With no governance, the islands biological resources were ransacked and the previous ten years of hard work wasted. With no intervention from overseas organisations and a lack of governmental enforcement, natural resources such as precious hardwoods and endangered lemurs were exploited to their limits. Tourism dropped sharply and so the incentives for wildlife preservation disappeared.
Fortunately, whilst I was entering my third year of studies, Madagascar began to show small signs of recovery. Slowly political stability began to return, although international involvement remained cautious.
It’s now almost a year on since I graduated. I have just returned from Oman, I have my first paper in review and I am planning my Masters research. Life is good.
Unfortunately however, the current situation in Madagascar remains fluid, and subject to unexpected change.
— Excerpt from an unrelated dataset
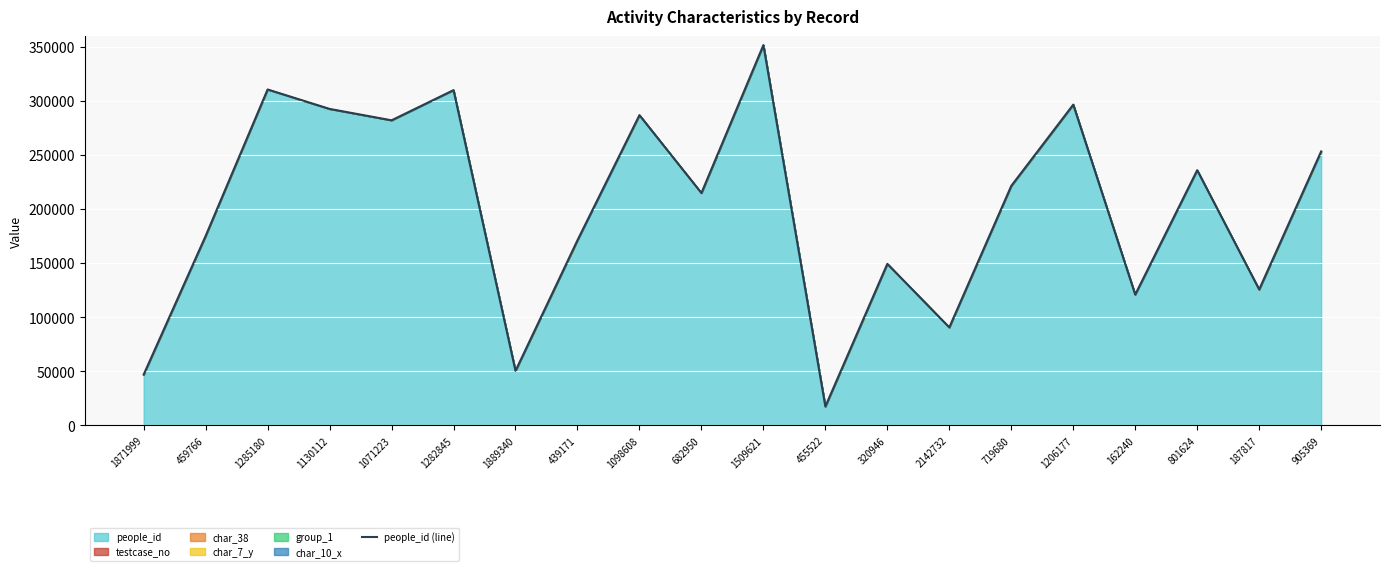

How many interior local valleys (lower than both neighbors) does the data have?

7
Elections are expected to take place this year promising some hope for political stability. Overseas conservation organisations have returned to the island with an increased sense of urgency and tourism is on the increase once again.
Let’s hope the country can find its feet, and against all odds, protect its valuable natural heritage over the coming years.
I hope it’s not too long before I return to the island where I confirmed my passion for wildlife conservation four years ago.